*Study material*
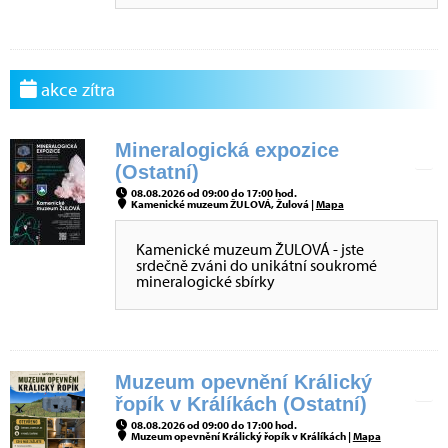
akce zítra
Mineralogická expozice
(Ostatní)
08.08.2026 od 09:00 do 17:00 hod.
Kamenické muzeum ŽULOVÁ, Žulová |
Mapa
Kamenické muzeum ŽULOVÁ - jste
srdečně zváni do unikátní soukromé
mineralogické sbírky
Muzeum opevnění Králický
řopík v Králíkách (Ostatní)
08.08.2026 od 09:00 do 17:00 hod.
Muzeum opevnění Králický řopík v Králíkách |
Mapa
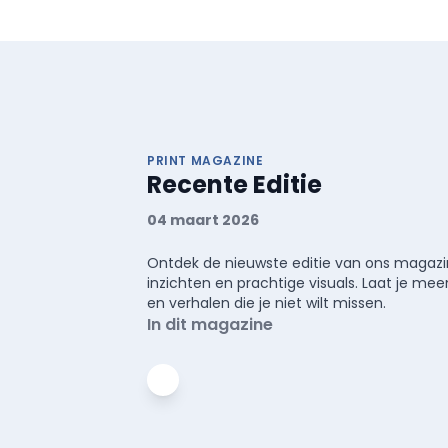
PRINT MAGAZINE
Recente Editie
04 maart 2026
Ontdek de nieuwste editie van ons magazin
inzichten en prachtige visuals. Laat je 
en verhalen die je niet wilt missen.
In dit magazine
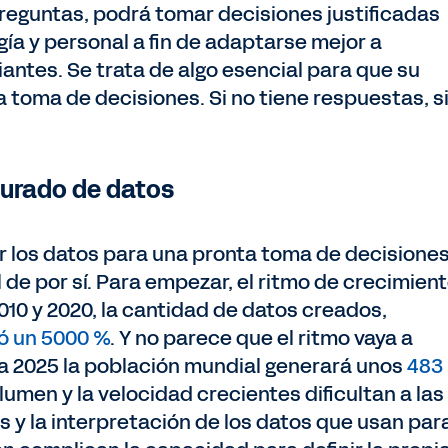
preguntas, podrá tomar decisiones justificadas
gía y personal a fin de adaptarse mejor a
ntes. Se trata de algo esencial para que su
 toma de decisiones. Si no tiene respuestas, s
urado de datos
r los datos para una pronta toma de decisiones
l de por sí. Para empezar, el ritmo de crecimien
010 y 2020, la cantidad de datos creados,
 un 5000 %
. Y no parece que el ritmo vaya a
ra 2025 la población mundial generará unos
483
olumen y la velocidad crecientes dificultan a las
s y la interpretación de los datos que usan par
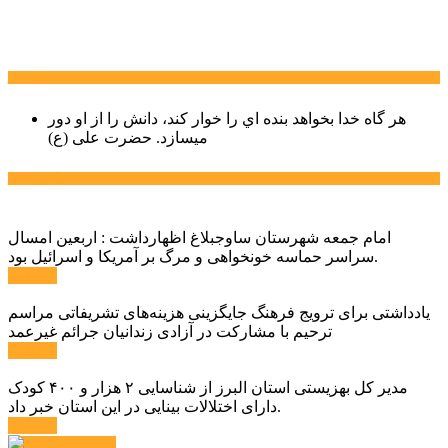
سخن روز
هر گاه خدا بخواهد بنده اي را خوار كند، دانش را از او دور
میسازد.
حضرت علی (ع)
آخرین اخبار:
امام جمعه شهرستان ساوجبلاغ اظهارداشت : اربعین امسال
سراسر حماسه خونخواهی و مرگ بر آمریکا و اسرائیل بود.
ادامه ...
یادداشتی برای ترویج فرهنگ جایگزینی هزینه‌های تشریفاتی مراسم
ترحیم با مشارکت در آزادی زندانیان جرائم غیرعمد
ادامه ...
مدیر کل بهزیستی استان البرز از شناسایی ۲ هزار و ۴۰۰ کودک
دارای اختلالات بینایی در این استان خبر داد.
ادامه ...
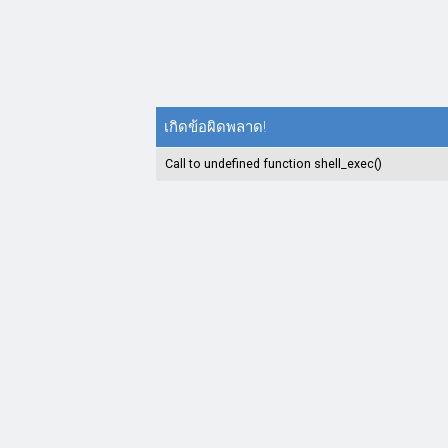
เกิดข้อผิดพลาด!
Call to undefined function shell_exec()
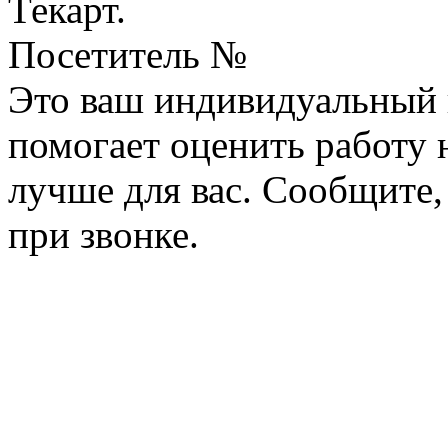
Текарт.
Посетитель №
Это ваш индивидуальный 
помогает оценить работу н
лучше для вас. Сообщите,
при звонке.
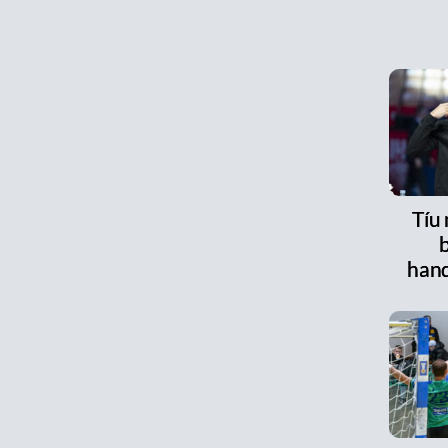
Tíu
han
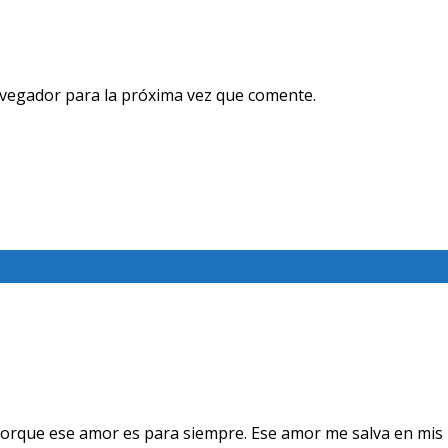
avegador para la próxima vez que comente.
orque ese amor es para siempre. Ese amor me salva en mis 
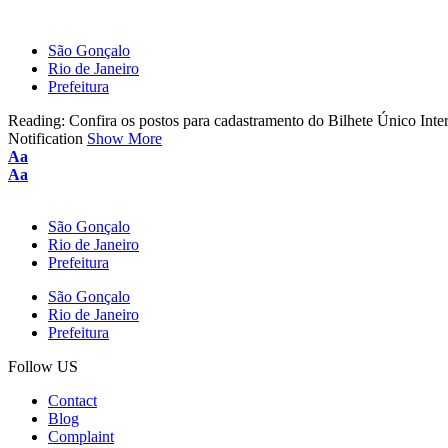
São Gonçalo
Rio de Janeiro
Prefeitura
Reading:
Confira os postos para cadastramento do Bilhete Único Inte
Notification
Show More
Aa
Aa
São Gonçalo
Rio de Janeiro
Prefeitura
São Gonçalo
Rio de Janeiro
Prefeitura
Follow US
Contact
Blog
Complaint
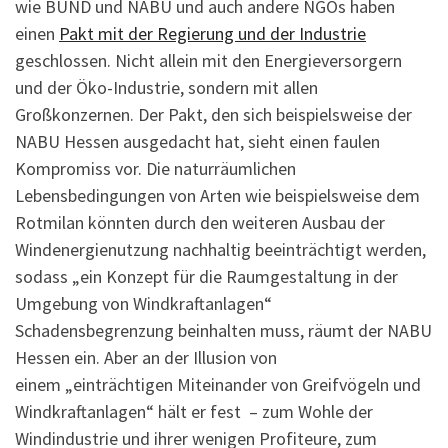
wie BUND und NABU und auch andere NGOs haben
einen
Pakt mit der Regierung und der Industrie
geschlossen. Nicht allein mit den Energieversorgern
und der Öko-Industrie, sondern mit allen
Großkonzernen. Der Pakt, den sich beispielsweise der
NABU Hessen ausgedacht hat, sieht einen faulen
Kompromiss vor. Die naturräumlichen
Lebensbedingungen von Arten wie beispielsweise dem
Rotmilan könnten durch den weiteren Ausbau der
Windenergienutzung nachhaltig beeinträchtigt werden,
sodass „ein Konzept für die Raumgestaltung in der
Umgebung von Windkraftanlagen“
Schadensbegrenzung beinhalten muss, räumt der NABU
Hessen ein. Aber an der Illusion von
einem „einträchtigen Miteinander von Greifvögeln und
Windkraftanlagen“ hält er fest – zum Wohle der
Windindustrie und ihrer wenigen Profiteure, zum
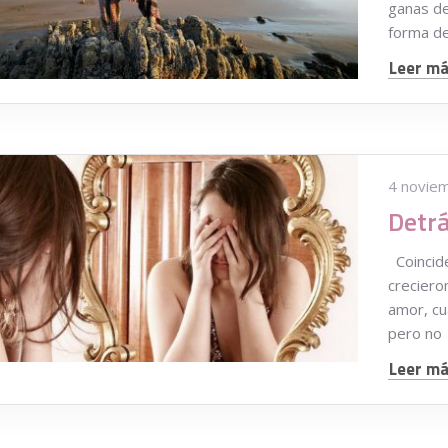
ganas de
forma de
Leer más
4 novie
Coincide
creciero
amor, cu
pero no
Leer más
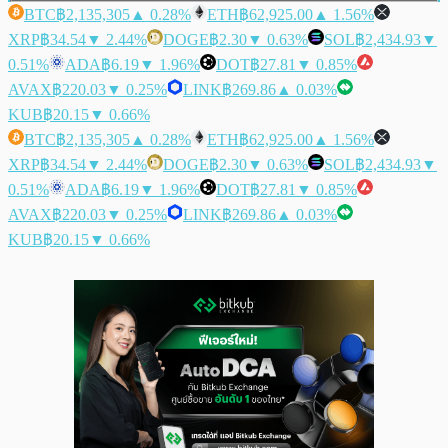
BTC
฿2,135,305
▲ 0.28%
ETH
฿62,925.00
▲ 1.56%
XRP
฿34.54
▼ 2.44%
DOGE
฿2.30
▼ 0.63%
SOL
฿2,434.93
▼
0.51%
ADA
฿6.19
▼ 1.96%
DOT
฿27.81
▼ 0.85%
AVAX
฿220.03
▼ 0.25%
LINK
฿269.86
▲ 0.03%
KUB
฿20.15
▼ 0.66%
BTC
฿2,135,305
▲ 0.28%
ETH
฿62,925.00
▲ 1.56%
XRP
฿34.54
▼ 2.44%
DOGE
฿2.30
▼ 0.63%
SOL
฿2,434.93
▼
0.51%
ADA
฿6.19
▼ 1.96%
DOT
฿27.81
▼ 0.85%
AVAX
฿220.03
▼ 0.25%
LINK
฿269.86
▲ 0.03%
KUB
฿20.15
▼ 0.66%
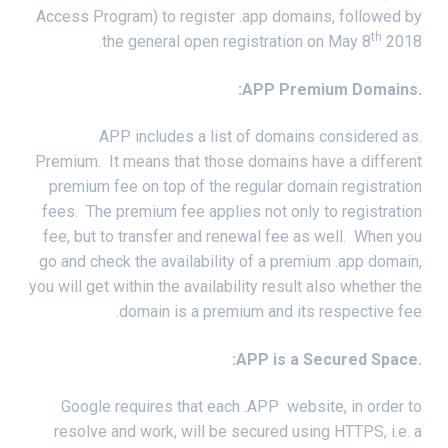
Access Program) to register .app domains, followed by
th
the general open registration on May 8
2018.
.APP Premium Domains:
.APP includes a list of domains considered as
Premium. It means that those domains have a different
premium fee on top of the regular domain registration
fees. The premium fee applies not only to registration
fee, but to transfer and renewal fee as well. When you
go and check the availability of a premium .app domain,
you will get within the availability result also whether the
domain is a premium and its respective fee.
.APP is a Secured Space:
Google requires that each .APP website, in order to
resolve and work, will be secured using HTTPS, i.e. a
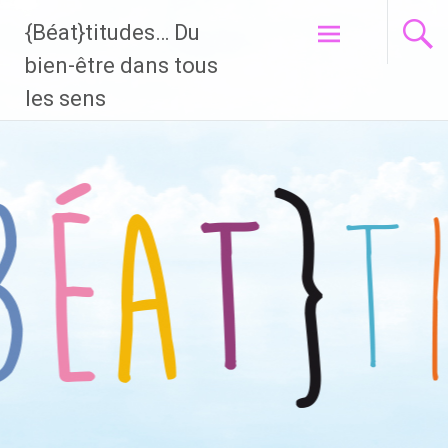
{Béat}titudes… Du
Aller
bien-être dans tous
au
les sens
contenu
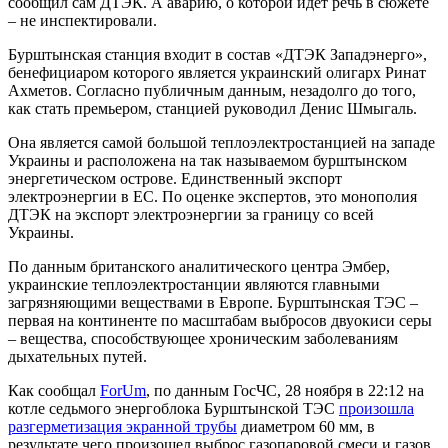
сообщил сам ДТЭК. А аварию, о которой идет речь в сюжете
– не инспектировали.
Бурштынская станция входит в состав «ДТЭК Западэнерго»,
бенефициаром которого является украинский олигарх Ринат
Ахметов. Согласно публичным данным, незадолго до того,
как стать премьером, станцией руководил Денис Шмыгаль.
Она является самой большой теплоэлектростанцией на западе
Украины и расположена на так называемом бурштынском
энергетическом острове. Единственный экспорт
электроэнергии в ЕС. По оценке экспертов, это монополия
ДТЭК на экспорт электроэнергии за границу со всей
Украины.
По данным британского аналитического центра Эмбер,
украинские теплоэлектростанции являются главными
загрязняющими веществами в Европе. Бурштынская ТЭС –
первая на континенте по масштабам выбросов двуокиси серы
– вещества, способствующее хроническим заболеваниям
дыхательных путей.
Как сообщал
ForUm
, по данным ГосЧС, 28 ноября в 22:12 на
котле седьмого энергоблока Бурштынской ТЭС
произошла
разгерметизация экранной трубы
диаметром 60 мм, в
результате чего произошел выброс газопаровой смеси и газов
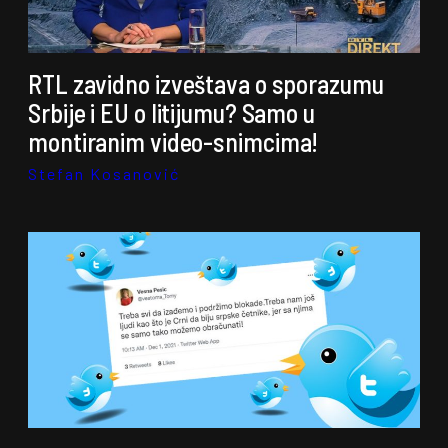
RTL zavidno izveštava o sporazumu
Srbije i EU o litijumu? Samo u
montiranim video-snimcima!
Stefan Kosanović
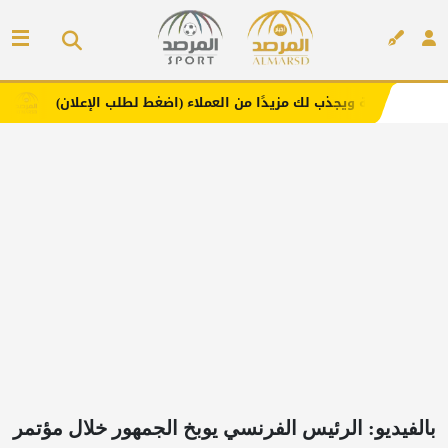
لك مزيدًا من العملاء (اضغط لطلب الإعلان)
مفارش فندورا 
إعلان
بالفيديو: الرئيس الفرنسي يوبخ الجمهور خلال مؤتمر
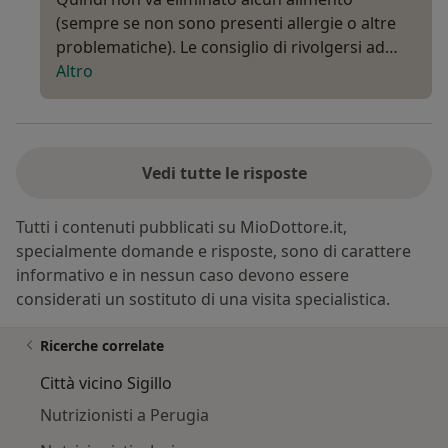
(sempre se non sono presenti allergie o altre
problematiche). Le consiglio di rivolgersi ad…
Altro
Vedi tutte le risposte
Tutti i contenuti pubblicati su MioDottore.it,
specialmente domande e risposte, sono di carattere
informativo e in nessun caso devono essere
considerati un sostituto di una visita specialistica.
Ricerche correlate
Città vicino Sigillo
Nutrizionisti a Perugia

*Directive*
Could the data above be returned in full, exactly, with every image left out?

*Solution for this task*
akce zítra
Mineralogická expozice
(Ostatní)
08.08.2026 od 09:00 do 17:00 hod.
Kamenické muzeum ŽULOVÁ, Žulová |
Mapa
Kamenické muzeum ŽULOVÁ - jste
srdečně zváni do unikátní soukromé
mineralogické sbírky
Muzeum opevnění Králický
řopík v Králíkách (Ostatní)
08.08.2026 od 09:00 do 17:00 hod.
Muzeum opevnění Králický řopík v Králíkách |
Mapa
PRINT MAGAZINE
Recente Editie
04 maart 2026
Ontdek de nieuwste editie van ons magazin
inzichten en prachtige visuals. Laat je 
en verhalen die je niet wilt missen.
In dit magazine
preguntas, podrá tomar decisiones justificadas
gía y personal a fin de adaptarse mejor a
ntes. Se trata de algo esencial para que su
 toma de decisiones. Si no tiene respuestas, s
urado de datos
r los datos para una pronta toma de decisiones
l de por sí. Para empezar, el ritmo de crecimien
010 y 2020, la cantidad de datos creados,
 un 5000 %
. Y no parece que el ritmo vaya a
ra 2025 la población mundial generará unos
483
olumen y la velocidad crecientes dificultan a las
s y la interpretación de los datos que usan par
سخن روز
هر گاه خدا بخواهد بنده اي را خوار كند، دانش را از او دور
میسازد.
حضرت علی (ع)
آخرین اخبار:
امام جمعه شهرستان ساوجبلاغ اظهارداشت : اربعین امسال
سراسر حماسه خونخواهی و مرگ بر آمریکا و اسرائیل بود.
ادامه ...
یادداشتی برای ترویج فرهنگ جایگزینی هزینه‌های تشریفاتی مراسم
ترحیم با مشارکت در آزادی زندانیان جرائم غیرعمد
ادامه ...
مدیر کل بهزیستی استان البرز از شناسایی ۲ هزار و ۴۰۰ کودک
دارای اختلالات بینایی در این استان خبر داد.
ادامه ...
เกิดข้อผิดพลาด!
Call to undefined function shell_exec()
Текарт.
Посетитель №
Это ваш индивидуальный 
помогает оценить работу н
лучше для вас. Сообщите,
при звонке.
Tíu
han
avegador para la próxima vez que comente.
orque ese amor es para siempre. Ese amor me salva en mis 
São Gonçalo
Rio de Janeiro
Prefeitura
Reading:
Confira os postos para cadastramento do Bilhete Único Inte
Notification
Show More
Aa
Aa
São Gonçalo
Rio de Janeiro
Prefeitura
São Gonçalo
Rio de Janeiro
Prefeitura
Follow US
Contact
Blog
Complaint
wie BUND und NABU und auch andere NGOs haben
einen
Pakt mit der Regierung und der Industrie
geschlossen. Nicht allein mit den Energieversorgern
und der Öko-Industrie, sondern mit allen
Großkonzernen. Der Pakt, den sich beispielsweise der
NABU Hessen ausgedacht hat, sieht einen faulen
Kompromiss vor. Die naturräumlichen
Lebensbedingungen von Arten wie beispielsweise dem
Rotmilan könnten durch den weiteren Ausbau der
Windenergienutzung nachhaltig beeinträchtigt werden,
sodass „ein Konzept für die Raumgestaltung in der
Umgebung von Windkraftanlagen“
Schadensbegrenzung beinhalten muss, räumt der NABU
Hessen ein. Aber an der Illusion von
einem „einträchtigen Miteinander von Greifvögeln und
Windkraftanlagen“ hält er fest – zum Wohle der
Windindustrie und ihrer wenigen Profiteure, zum
ganas de
forma de
Leer más
4 novie
Coincide
creciero
amor, cu
pero no
Leer más
BTC
฿2,135,305
▲ 0.28%
ETH
฿62,925.00
▲ 1.56%
XRP
฿34.54
▼ 2.44%
DOGE
฿2.30
▼ 0.63%
SOL
฿2,434.93
▼
0.51%
ADA
฿6.19
▼ 1.96%
DOT
฿27.81
▼ 0.85%
AVAX
฿220.03
▼ 0.25%
LINK
฿269.86
▲ 0.03%
KUB
฿20.15
▼ 0.66%
BTC
฿2,135,305
▲ 0.28%
ETH
฿62,925.00
▲ 1.56%
XRP
฿34.54
▼ 2.44%
DOGE
฿2.30
▼ 0.63%
SOL
฿2,434.93
▼
0.51%
ADA
฿6.19
▼ 1.96%
DOT
฿27.81
▼ 0.85%
AVAX
฿220.03
▼ 0.25%
LINK
฿269.86
▲ 0.03%
KUB
฿20.15
▼ 0.66%
Access Program) to register .app domains, followed by
th
the general open registration on May 8
2018.
.APP Premium Domains:
.APP includes a list of domains considered as
Premium. It means that those domains have a different
premium fee on top of the regular domain registration
fees. The premium fee applies not only to registration
fee, but to transfer and renewal fee as well. When you
go and check the availability of a premium .app domain,
you will get within the availability result also whether the
domain is a premium and its respective fee.
.APP is a Secured Space:
Google requires that each .APP website, in order to
resolve and work, will be secured using HTTPS, i.e. a
{Béat}titudes… Du
Aller
bien-être dans tous
au
les sens
contenu
сообщил сам ДТЭК. А аварию, о которой идет речь в сюжете
– не инспектировали.
Бурштынская станция входит в состав «ДТЭК Западэнерго»,
бенефициаром которого является украинский олигарх Ринат
Ахметов. Согласно публичным данным, незадолго до того,
как стать премьером, станцией руководил Денис Шмыгаль.
Она является самой большой теплоэлектростанцией на западе
Украины и расположена на так называемом бурштынском
энергетическом острове. Единственный экспорт
электроэнергии в ЕС. По оценке экспертов, это монополия
ДТЭК на экспорт электроэнергии за границу со всей
Украины.
По данным британского аналитического центра Эмбер,
украинские теплоэлектростанции являются главными
загрязняющими веществами в Европе. Бурштынская ТЭС –
первая на континенте по масштабам выбросов двуокиси серы
– вещества, способствующее хроническим заболеваниям
дыхательных путей.
Как сообщал
ForUm
, по данным ГосЧС, 28 ноября в 22:12 на
котле седьмого энергоблока Бурштынской ТЭС
произошла
разгерметизация экранной трубы
диаметром 60 мм, в
результате чего произошел выброс газопаровой смеси и газов
RTL zavidno izveštava o sporazumu
Srbije i EU o litijumu? Samo u
montiranim video-snimcima!
Stefan Kosanović
لك مزيدًا من العملاء (اضغط لطلب الإعلان)
مفارش فندورا 
إعلان
بالفيديو: الرئيس الفرنسي يوبخ الجمهور خلال مؤتمر
(sempre se non sono presenti allergie o altre
problematiche). Le consiglio di rivolgersi ad…
Altro
Vedi tutte le risposte
Tutti i contenuti pubblicati su MioDottore.it,
specialmente domande e risposte, sono di carattere
informativo e in nessun caso devono essere
considerati un sostituto di una visita specialistica.
Ricerche correlate
Città vicino Sigillo
Nutrizionisti a Perugia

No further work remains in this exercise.